There is not a single government MP (the legislative arm) who does not occupy a senior position within the executive arm. Not one. The Commissioner for Standards in Public Life is pushing to put a stop to having MPs on the government payroll, and rightly so. MPs should not occupy positions within the executive, and this includes Opposition MPs.
There have never been as many persons of trust on the government payroll as there are currently. Appointing persons of trust runs against the constitution. The praxis of appointing persons of trust has been highly criticitised by constitutional experts, the Ombudsman and the Venice Commission and cannot be allowed to continue brazenly and unfettered.
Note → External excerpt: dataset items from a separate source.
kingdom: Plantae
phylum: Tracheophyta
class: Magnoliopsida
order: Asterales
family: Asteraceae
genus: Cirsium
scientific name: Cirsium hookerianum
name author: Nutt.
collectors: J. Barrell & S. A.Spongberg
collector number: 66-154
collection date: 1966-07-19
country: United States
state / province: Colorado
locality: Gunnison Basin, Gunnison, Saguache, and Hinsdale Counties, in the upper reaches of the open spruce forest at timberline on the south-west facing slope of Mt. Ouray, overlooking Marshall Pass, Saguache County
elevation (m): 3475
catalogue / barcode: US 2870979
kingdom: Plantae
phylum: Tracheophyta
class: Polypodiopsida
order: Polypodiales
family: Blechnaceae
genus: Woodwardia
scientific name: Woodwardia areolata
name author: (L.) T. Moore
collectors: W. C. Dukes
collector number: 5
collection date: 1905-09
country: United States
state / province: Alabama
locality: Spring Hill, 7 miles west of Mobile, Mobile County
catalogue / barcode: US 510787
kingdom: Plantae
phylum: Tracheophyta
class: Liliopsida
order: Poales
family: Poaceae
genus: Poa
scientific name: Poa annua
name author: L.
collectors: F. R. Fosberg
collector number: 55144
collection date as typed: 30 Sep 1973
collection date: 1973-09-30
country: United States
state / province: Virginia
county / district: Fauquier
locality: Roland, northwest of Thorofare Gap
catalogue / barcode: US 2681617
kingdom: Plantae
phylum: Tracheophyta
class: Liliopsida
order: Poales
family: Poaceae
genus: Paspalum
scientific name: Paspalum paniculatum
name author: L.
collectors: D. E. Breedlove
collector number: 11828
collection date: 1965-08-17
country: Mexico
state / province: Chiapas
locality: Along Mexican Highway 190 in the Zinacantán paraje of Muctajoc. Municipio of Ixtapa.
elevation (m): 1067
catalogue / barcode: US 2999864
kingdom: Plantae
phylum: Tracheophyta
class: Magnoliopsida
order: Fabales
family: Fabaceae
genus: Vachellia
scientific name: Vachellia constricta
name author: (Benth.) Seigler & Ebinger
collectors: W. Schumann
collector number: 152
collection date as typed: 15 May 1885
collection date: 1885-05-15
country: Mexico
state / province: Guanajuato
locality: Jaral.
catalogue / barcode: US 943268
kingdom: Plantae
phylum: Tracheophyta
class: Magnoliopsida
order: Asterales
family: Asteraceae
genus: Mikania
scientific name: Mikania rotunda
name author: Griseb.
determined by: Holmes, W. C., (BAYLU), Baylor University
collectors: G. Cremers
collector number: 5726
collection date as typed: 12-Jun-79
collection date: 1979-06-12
The judiciary has not been spared from the systemic and systematic hijack. “60% of all judges and magistrates sitting in judgement of us have a personal history that is intimately, actively and explicitly intertwined with the Labour Party” Vicki Ann Cremona wrote in an article on The Times.
She correctly points out that this does not mean that the judgements of these magistrates and judges are necessarily influenced by political considerations, but it does not give a person the comfort that they are not, and it is of fundamental importance that justice should not only be done, but should manifestly and undoubtedly be seen to be done. In order for justice to truly be justice, a trial needs not only to be fair, just and unbiased, but it is of the essence that it is also seen to be fair, just and unbiased. Without transparency and trust in the courts, there is no justice.
State capture, the hijacking of the government and government institutions, serves the purposes and interest of a very small handful of individuals. In the short term, many may benefit from the crumbs that fall from the table, but the price comes heavy, and the sooner the public puts its foot down to this folly the sooner we can start working our way back to rule of law and liberal democracy.